Friday, July 1, 2016

Berkshire News Briefs - 7/1/16

Spalding Basketball, Wikimedia Commons, Public Domain

Warren Buffett Tries To Buy A Smart Basketball (Vocativ)

Spalding, exclusive provider of basketballs for the NBA, is owned by Russell Brands (and not Fruit-of-the-Loom as this article says; I double-checked). Other companies have until July 18th to bid on the bankrupt company's assets before the bankruptcy court finalizes the sale.

Russell Brands LLC, a subsidiary of Buffett’s Berkshire Hathaway Co., has offered $1.5 million for the bankrupt start-up company that makes the 94Fifty Smart Sensor Basketball, according to the Wall Street Journal. The parent company, InfoMotion Sports Technologies Inc., reportedly filed for Chapter 11 protection on March 1.

The 94Fifty ball, which sells for $199.99 and was named a top-25 invention of 2014 by Time magazine, uses embedded sensors in a basketball to log such data as shooting arc, backspin, release speed, and dribble speed. [...]

Berkshire units ordered to halt California workers' comp policy sales (Reuters)

California's insurance commissioner has ordered two Berkshire Hathaway Inc insurance units to stop selling some workers' compensation policies that he considers illegal.

Commissioner Dave Jones on Wednesday issued a "cease and desist order" preventing Berkshire's Applied Underwriters Inc and California Insurance Co units from selling or renewing the policies in question in California.

Jones had on June 20 found that the units evaded a state law meant to protect small businesses from unexpected workers' compensation costs, through the sale of a nontraditional policy whose terms and rates had not been reviewed by state officials. [...]

Claiming Unfair Treatment, Buffett’s McLane Sues To Enter Texas (Shanken News Daily)

McLane Co., the mammoth food and drinks distributor owned by Warren Buffett’s Berkshire Hathaway, has filed a federal lawsuit in Austin claiming that the Texas Alcoholic Beverage Commission (TABC) is unfairly barring it from distributing beverage alcohol in the Lone Star State.

DATA TO EXAMINE:
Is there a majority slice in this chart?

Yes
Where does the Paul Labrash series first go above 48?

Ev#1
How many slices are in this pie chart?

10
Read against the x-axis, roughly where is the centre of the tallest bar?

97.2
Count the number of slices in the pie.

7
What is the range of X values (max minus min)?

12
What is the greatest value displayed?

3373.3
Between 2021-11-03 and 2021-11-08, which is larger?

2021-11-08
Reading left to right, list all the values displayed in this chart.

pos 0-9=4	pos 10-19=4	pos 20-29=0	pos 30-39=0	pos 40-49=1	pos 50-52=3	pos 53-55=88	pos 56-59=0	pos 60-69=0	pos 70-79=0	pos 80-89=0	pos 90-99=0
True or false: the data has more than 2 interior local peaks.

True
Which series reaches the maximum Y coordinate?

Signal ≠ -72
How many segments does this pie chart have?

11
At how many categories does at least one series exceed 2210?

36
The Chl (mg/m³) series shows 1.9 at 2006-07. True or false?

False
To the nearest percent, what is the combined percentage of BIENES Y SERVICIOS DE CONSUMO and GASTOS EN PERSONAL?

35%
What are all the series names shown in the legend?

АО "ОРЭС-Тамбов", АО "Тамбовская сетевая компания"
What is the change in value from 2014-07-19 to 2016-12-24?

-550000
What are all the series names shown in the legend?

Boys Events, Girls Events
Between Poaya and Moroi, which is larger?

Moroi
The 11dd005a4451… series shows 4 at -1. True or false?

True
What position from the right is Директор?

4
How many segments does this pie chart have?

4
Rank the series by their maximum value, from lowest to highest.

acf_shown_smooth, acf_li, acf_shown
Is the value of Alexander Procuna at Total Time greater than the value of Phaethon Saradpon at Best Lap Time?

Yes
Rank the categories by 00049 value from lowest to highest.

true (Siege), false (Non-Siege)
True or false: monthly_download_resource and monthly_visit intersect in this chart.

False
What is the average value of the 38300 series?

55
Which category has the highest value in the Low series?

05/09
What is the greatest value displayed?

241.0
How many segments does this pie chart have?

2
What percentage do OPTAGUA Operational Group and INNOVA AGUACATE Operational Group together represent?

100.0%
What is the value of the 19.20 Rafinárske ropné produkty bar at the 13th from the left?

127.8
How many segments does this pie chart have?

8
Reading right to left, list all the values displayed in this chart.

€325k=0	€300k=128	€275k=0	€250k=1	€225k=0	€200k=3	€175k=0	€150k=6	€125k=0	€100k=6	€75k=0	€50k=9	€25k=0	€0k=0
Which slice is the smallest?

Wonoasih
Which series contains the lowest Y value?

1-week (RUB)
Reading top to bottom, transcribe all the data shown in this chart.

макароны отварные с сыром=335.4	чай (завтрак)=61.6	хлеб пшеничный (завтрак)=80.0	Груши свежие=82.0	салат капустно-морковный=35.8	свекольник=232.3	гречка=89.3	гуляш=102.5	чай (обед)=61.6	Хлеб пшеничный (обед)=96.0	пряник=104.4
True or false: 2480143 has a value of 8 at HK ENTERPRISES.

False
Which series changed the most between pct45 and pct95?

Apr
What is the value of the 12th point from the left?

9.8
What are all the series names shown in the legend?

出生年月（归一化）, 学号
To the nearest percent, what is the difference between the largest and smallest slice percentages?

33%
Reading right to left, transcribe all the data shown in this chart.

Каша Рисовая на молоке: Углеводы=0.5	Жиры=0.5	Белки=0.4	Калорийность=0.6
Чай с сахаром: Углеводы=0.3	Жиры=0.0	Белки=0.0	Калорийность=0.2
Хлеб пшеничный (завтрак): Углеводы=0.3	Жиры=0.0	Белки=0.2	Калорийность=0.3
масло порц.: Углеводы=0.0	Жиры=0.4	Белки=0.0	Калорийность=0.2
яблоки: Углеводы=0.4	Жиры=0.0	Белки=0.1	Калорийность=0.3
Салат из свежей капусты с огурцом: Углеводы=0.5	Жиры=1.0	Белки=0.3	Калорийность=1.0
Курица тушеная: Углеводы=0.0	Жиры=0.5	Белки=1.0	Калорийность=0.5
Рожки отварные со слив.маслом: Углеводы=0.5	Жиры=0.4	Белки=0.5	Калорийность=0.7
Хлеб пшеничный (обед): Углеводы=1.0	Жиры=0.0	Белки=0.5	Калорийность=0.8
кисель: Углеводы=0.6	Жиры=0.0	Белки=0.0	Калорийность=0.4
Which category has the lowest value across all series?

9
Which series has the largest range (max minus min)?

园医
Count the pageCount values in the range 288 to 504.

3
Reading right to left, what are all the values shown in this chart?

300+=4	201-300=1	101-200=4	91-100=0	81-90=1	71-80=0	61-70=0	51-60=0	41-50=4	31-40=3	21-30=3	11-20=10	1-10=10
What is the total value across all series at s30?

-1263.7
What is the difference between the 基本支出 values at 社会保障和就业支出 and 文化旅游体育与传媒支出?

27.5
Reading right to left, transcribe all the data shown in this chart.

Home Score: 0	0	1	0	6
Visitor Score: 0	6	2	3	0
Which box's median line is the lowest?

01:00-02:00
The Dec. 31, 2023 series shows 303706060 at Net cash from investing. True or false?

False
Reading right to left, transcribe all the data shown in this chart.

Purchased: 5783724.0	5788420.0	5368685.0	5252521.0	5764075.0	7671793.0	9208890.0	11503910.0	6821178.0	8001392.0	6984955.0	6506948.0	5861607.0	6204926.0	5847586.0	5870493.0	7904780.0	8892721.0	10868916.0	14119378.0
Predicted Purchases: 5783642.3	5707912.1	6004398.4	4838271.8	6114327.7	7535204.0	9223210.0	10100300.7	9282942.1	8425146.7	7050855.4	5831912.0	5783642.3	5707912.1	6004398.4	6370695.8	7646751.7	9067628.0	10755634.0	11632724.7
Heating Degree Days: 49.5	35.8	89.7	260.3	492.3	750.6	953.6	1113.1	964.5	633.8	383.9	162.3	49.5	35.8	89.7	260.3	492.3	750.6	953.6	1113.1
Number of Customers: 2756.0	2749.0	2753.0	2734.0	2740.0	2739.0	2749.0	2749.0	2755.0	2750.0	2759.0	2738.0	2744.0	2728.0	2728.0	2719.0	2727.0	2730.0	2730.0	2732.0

WHAT YOU ARE ASKED TO DO:
In the Berkshire news briefs, rewrite the passage between "The 94Fifty ball, which" and "policy sales (Reuters)", inclusive, with "shooting arc" changed to "shot angle".

RESPONSE TO THE TASK:
The 94Fifty ball, which sells for $199.99 and was named a top-25 invention of 2014 by Time magazine, uses embedded sensors in a basketball to log such data as shot angle, backspin, release speed, and dribble speed. [...]

Berkshire units ordered to halt California workers' comp policy sales (Reuters)